At times it was horrible, but fortunately there were good experiences along the way. For example, I made some great connections with preceptors and still communicate with them today. Some of the best career advice I have ever received were from former preceptors after I had completed my rotations and while I was actively searching for a job. This is one of the reasons why I’m such a strong supporter of networking, because you never know when it will come in handy (see How to Build Your Job-Hunting Network).
Now I’m on the other side of the pharmacist spectrum: a full-time pharmacist answering the questions asked of me by eager-to-please, anxious interns. I remember when I too would show up early each day to my rotations and stay longer than necessary in hopes of impressing my preceptors. Like many of the pharmacy interns that come through my pharmacy today, I looked forward to helping the staff, customers, and patients. Now I mostly concentrate on the many, many, many, many years I have left until I can retire.
Since I won’t be retiring anytime soon, I try to make the best out of my days. For instance, I enjoy speaking with interns, hearing about their experiences, and learning about their upcoming rotations. Each of them has a different background, different goals, and different expectations.

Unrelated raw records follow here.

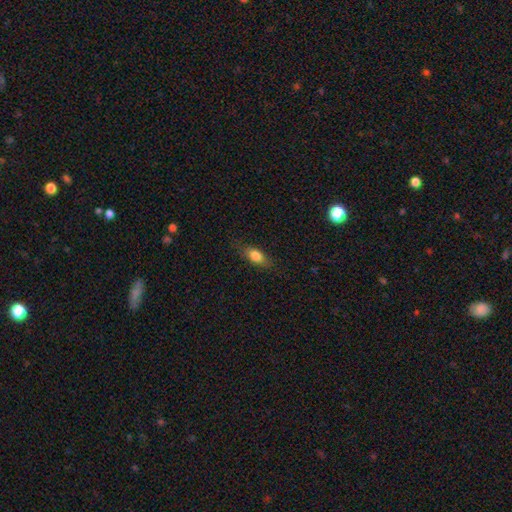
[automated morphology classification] The model was most divided on "how rounded": in between: 76%, cigar-shaped: 18%, round: 7%. More confident: merging — none (79%); smooth or featured — smooth (77%).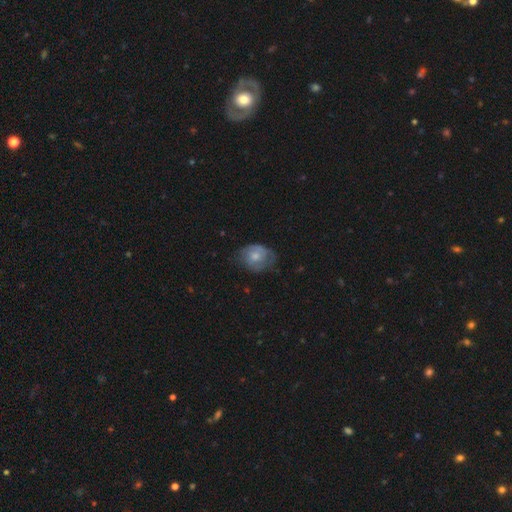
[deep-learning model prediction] A smooth galaxy with no disk features (49%). Merging: none (53%).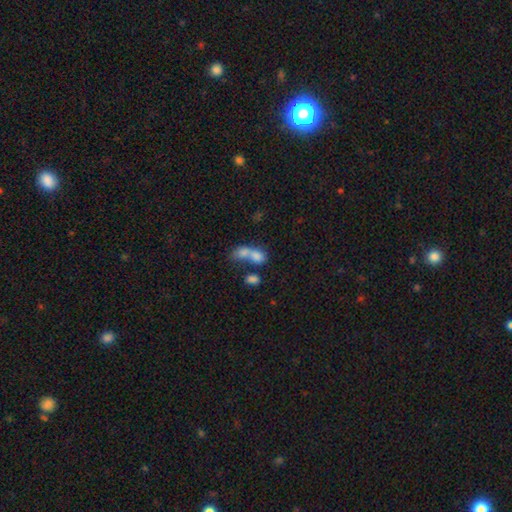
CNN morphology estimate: smooth_or_featured: smooth (p=0.74) [alt: featured or disk p=0.16]
how_rounded: in between (p=0.71) [alt: round p=0.25]
merging: merger (p=0.71) [alt: none p=0.17]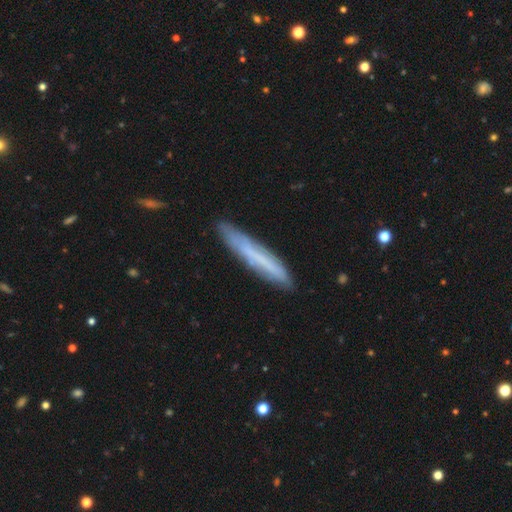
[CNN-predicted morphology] Smooth or featured?
  - smooth: 57% *
  - featured or disk: 36%
  - star or artifact: 7%
How rounded?
  - cigar-shaped: 94% *
  - in between: 5%
  - round: 1%
Merging?
  - none: 83% *
  - minor disturbance: 13%
  - major disturbance: 2%
  - merger: 2%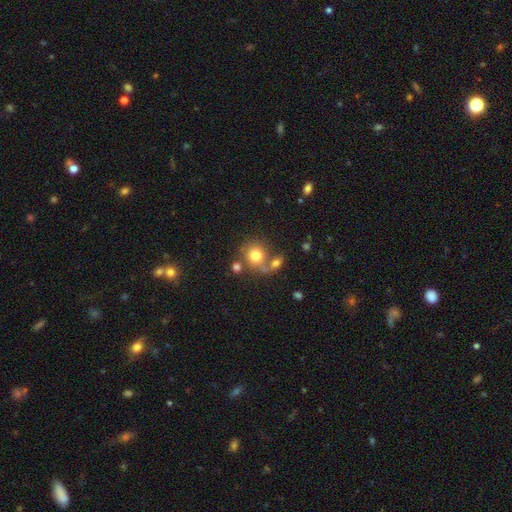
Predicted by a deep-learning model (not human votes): smooth 75%, featured or disk 14%, star or artifact 11%. Down the decision tree: how rounded — round (80%); merging — none (51%).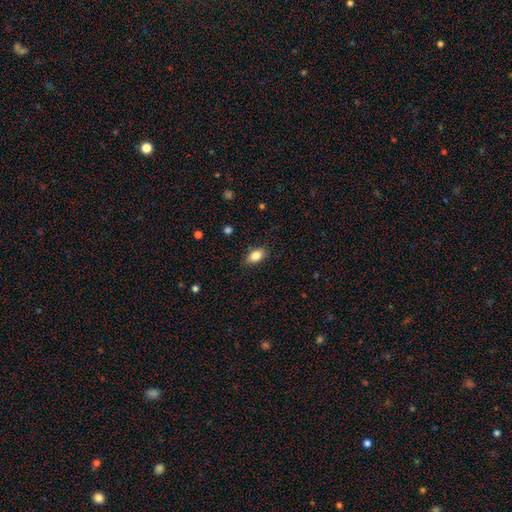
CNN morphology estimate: A smooth galaxy with no disk features (84%) that is in between round and cigar-shaped (88%).

Vote fractions:
- Smooth or featured? smooth: 84% / featured or disk: 8% / star or artifact: 8%
- How rounded? in between: 88% / round: 8% / cigar-shaped: 4%
- Merging? none: 84% / minor disturbance: 12% / major disturbance: 3% / merger: 1%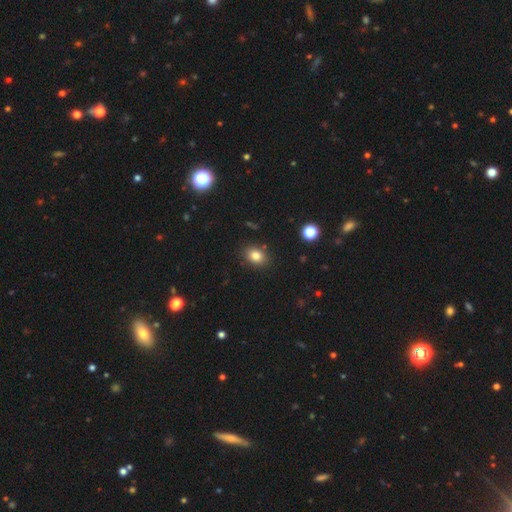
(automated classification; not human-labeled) Smooth or featured?
  - smooth: 83% *
  - star or artifact: 11%
  - featured or disk: 6%
How rounded?
  - in between: 61% *
  - round: 38%
  - cigar-shaped: 1%
Merging?
  - none: 86% *
  - minor disturbance: 9%
  - major disturbance: 2%
  - merger: 2%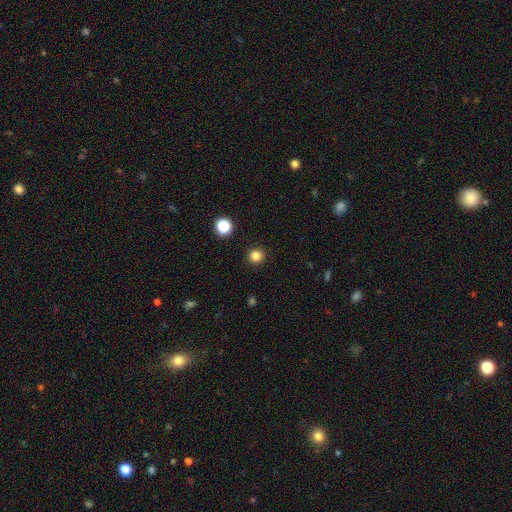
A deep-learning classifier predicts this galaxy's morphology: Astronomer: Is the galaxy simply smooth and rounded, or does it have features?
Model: smooth — 83%.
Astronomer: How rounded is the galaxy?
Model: round — 95%.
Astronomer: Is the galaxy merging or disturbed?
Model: none — 92%.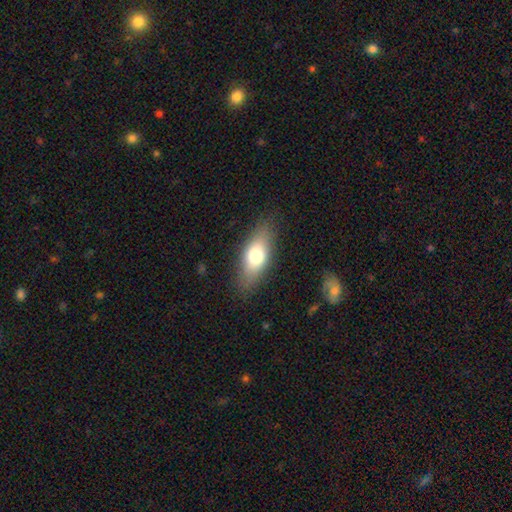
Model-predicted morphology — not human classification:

We all know how stressful it can be to find a job, especially for interns who hear cranky pharmacists complaining about the job market on a daily basis. Therefore I try to give as much supportive advice as I can without sounding repetitive or bossy (or cranky).
I feel that the best advice I can give to future pharmacists is to be true to yourself. Sure, you may have a job lined up after graduation (ex. retail pharmacy where you currently work as a tech), but if you’re not happy there now then you won’t be happier there as a pharmacist.
Use your rotations as a learning experience. Not just a learning experience in regards to drug information, but also for yourself and your future. For example, I had a number of horrible experiences during my retail pharmacy rotation. It didn’t take me long to realize that I couldn’t spend the rest of my life working in that type of environment. If you enjoy your hospital rotations, retail rotations, or any other rotation, then take that into consideration while you’re planning for your career after college. That job you have lined up after college may be guaranteed, but you may have second thoughts after you begin. It’s at least worth the time and effort to look into other opportunities before your rotations are complete. Paying the bills and student loans is obviously important, but keeping your sanity in check is no less of an importance.